Data:
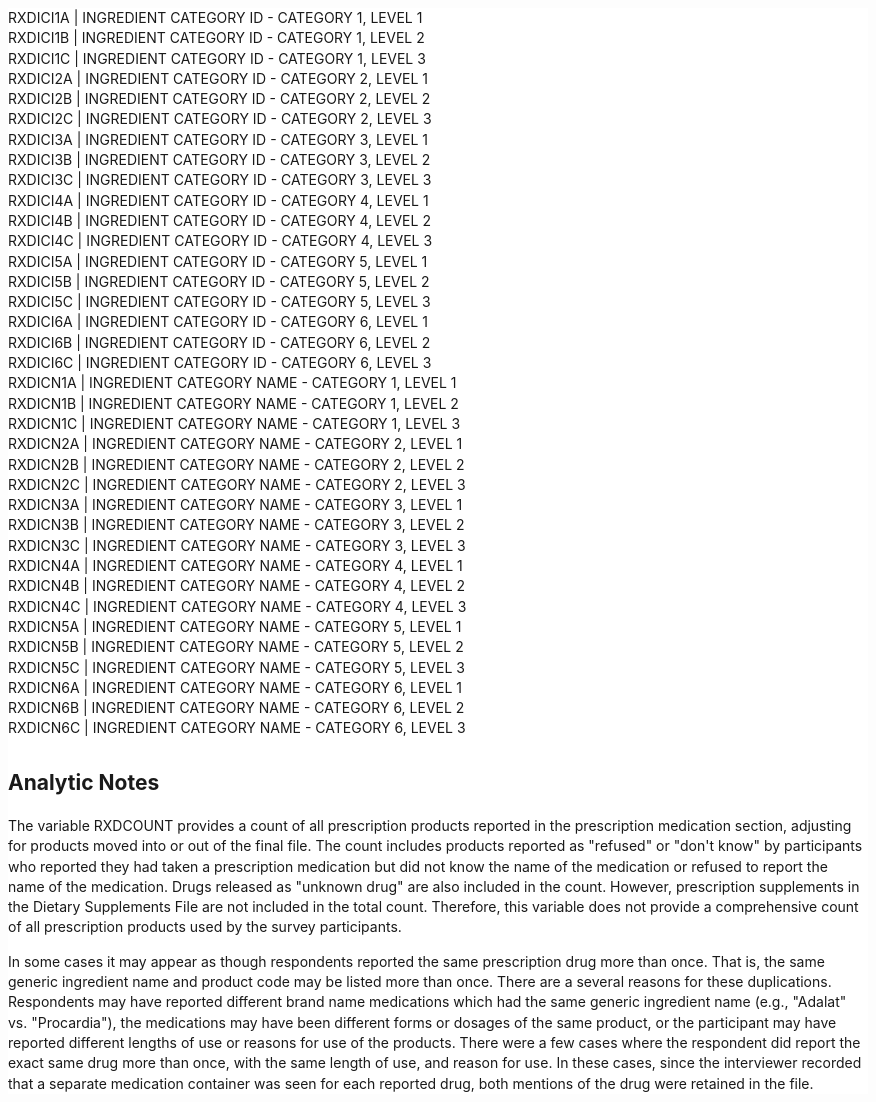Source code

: RXDICI1A | INGREDIENT CATEGORY ID - CATEGORY 1, LEVEL 1  
RXDICI1B | INGREDIENT CATEGORY ID - CATEGORY 1, LEVEL 2  
RXDICI1C | INGREDIENT CATEGORY ID - CATEGORY 1, LEVEL 3  
RXDICI2A | INGREDIENT CATEGORY ID - CATEGORY 2, LEVEL 1  
RXDICI2B | INGREDIENT CATEGORY ID - CATEGORY 2, LEVEL 2  
RXDICI2C | INGREDIENT CATEGORY ID - CATEGORY 2, LEVEL 3  
RXDICI3A | INGREDIENT CATEGORY ID - CATEGORY 3, LEVEL 1  
RXDICI3B | INGREDIENT CATEGORY ID - CATEGORY 3, LEVEL 2  
RXDICI3C | INGREDIENT CATEGORY ID - CATEGORY 3, LEVEL 3  
RXDICI4A | INGREDIENT CATEGORY ID - CATEGORY 4, LEVEL 1  
RXDICI4B | INGREDIENT CATEGORY ID - CATEGORY 4, LEVEL 2  
RXDICI4C | INGREDIENT CATEGORY ID - CATEGORY 4, LEVEL 3  
RXDICI5A | INGREDIENT CATEGORY ID - CATEGORY 5, LEVEL 1  
RXDICI5B | INGREDIENT CATEGORY ID - CATEGORY 5, LEVEL 2  
RXDICI5C | INGREDIENT CATEGORY ID - CATEGORY 5, LEVEL 3  
RXDICI6A | INGREDIENT CATEGORY ID - CATEGORY 6, LEVEL 1  
RXDICI6B | INGREDIENT CATEGORY ID - CATEGORY 6, LEVEL 2  
RXDICI6C | INGREDIENT CATEGORY ID - CATEGORY 6, LEVEL 3  
RXDICN1A | INGREDIENT CATEGORY NAME - CATEGORY 1, LEVEL 1  
RXDICN1B | INGREDIENT CATEGORY NAME - CATEGORY 1, LEVEL 2  
RXDICN1C | INGREDIENT CATEGORY NAME - CATEGORY 1, LEVEL 3  
RXDICN2A | INGREDIENT CATEGORY NAME - CATEGORY 2, LEVEL 1  
RXDICN2B | INGREDIENT CATEGORY NAME - CATEGORY 2, LEVEL 2  
RXDICN2C | INGREDIENT CATEGORY NAME - CATEGORY 2, LEVEL 3  
RXDICN3A | INGREDIENT CATEGORY NAME - CATEGORY 3, LEVEL 1  
RXDICN3B | INGREDIENT CATEGORY NAME - CATEGORY 3, LEVEL 2  
RXDICN3C | INGREDIENT CATEGORY NAME - CATEGORY 3, LEVEL 3  
RXDICN4A | INGREDIENT CATEGORY NAME - CATEGORY 4, LEVEL 1  
RXDICN4B | INGREDIENT CATEGORY NAME - CATEGORY 4, LEVEL 2  
RXDICN4C | INGREDIENT CATEGORY NAME - CATEGORY 4, LEVEL 3  
RXDICN5A | INGREDIENT CATEGORY NAME - CATEGORY 5, LEVEL 1  
RXDICN5B | INGREDIENT CATEGORY NAME - CATEGORY 5, LEVEL 2  
RXDICN5C | INGREDIENT CATEGORY NAME - CATEGORY 5, LEVEL 3  
RXDICN6A | INGREDIENT CATEGORY NAME - CATEGORY 6, LEVEL 1  
RXDICN6B | INGREDIENT CATEGORY NAME - CATEGORY 6, LEVEL 2  
RXDICN6C | INGREDIENT CATEGORY NAME - CATEGORY 6, LEVEL 3  
  
## Analytic Notes

The variable RXDCOUNT provides a count of all prescription products reported
in the prescription medication section, adjusting for products moved into or
out of the final file. The count includes products reported as "refused" or
"don't know" by participants who reported they had taken a prescription
medication but did not know the name of the medication or refused to report
the name of the medication. Drugs released as "unknown drug" are also included
in the count. However, prescription supplements in the Dietary Supplements
File are not included in the total count. Therefore, this variable does not
provide a comprehensive count of all prescription products used by the survey
participants.  
  
In some cases it may appear as though respondents reported the same
prescription drug more than once. That is, the same generic ingredient name
and product code may be listed more than once. There are a several reasons for
these duplications. Respondents may have reported different brand name
medications which had the same generic ingredient name (e.g., "Adalat" vs.
"Procardia"), the medications may have been different forms or dosages of the
same product, or the participant may have reported different lengths of use or
reasons for use of the products. There were a few cases where the respondent
did report the exact same drug more than once, with the same length of use,
and reason for use. In these cases, since the interviewer recorded that a
separate medication container was seen for each reported drug, both mentions
of the drug were retained in the file.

Task goal: The response is to contain exactly the lines from the beginning of the data through the line containing "RXDICI6A | INGREDIENT", both ends included, and nothing else; omit the pictures.

Result of this exercise:
Source code

: RXDICI1A | INGREDIENT CATEGORY ID - CATEGORY 1, LEVEL 1  
RXDICI1B | INGREDIENT CATEGORY ID - CATEGORY 1, LEVEL 2  
RXDICI1C | INGREDIENT CATEGORY ID - CATEGORY 1, LEVEL 3  
RXDICI2A | INGREDIENT CATEGORY ID - CATEGORY 2, LEVEL 1  
RXDICI2B | INGREDIENT CATEGORY ID - CATEGORY 2, LEVEL 2  
RXDICI2C | INGREDIENT CATEGORY ID - CATEGORY 2, LEVEL 3  
RXDICI3A | INGREDIENT CATEGORY ID - CATEGORY 3, LEVEL 1  
RXDICI3B | INGREDIENT CATEGORY ID - CATEGORY 3, LEVEL 2  
RXDICI3C | INGREDIENT CATEGORY ID - CATEGORY 3, LEVEL 3  
RXDICI4A | INGREDIENT CATEGORY ID - CATEGORY 4, LEVEL 1  
RXDICI4B | INGREDIENT CATEGORY ID - CATEGORY 4, LEVEL 2  
RXDICI4C | INGREDIENT CATEGORY ID - CATEGORY 4, LEVEL 3  
RXDICI5A | INGREDIENT CATEGORY ID - CATEGORY 5, LEVEL 1  
RXDICI5B | INGREDIENT CATEGORY ID - CATEGORY 5, LEVEL 2  
RXDICI5C | INGREDIENT CATEGORY ID - CATEGORY 5, LEVEL 3  
RXDICI6A | INGREDIENT CATEGORY ID - CATEGORY 6, LEVEL 1  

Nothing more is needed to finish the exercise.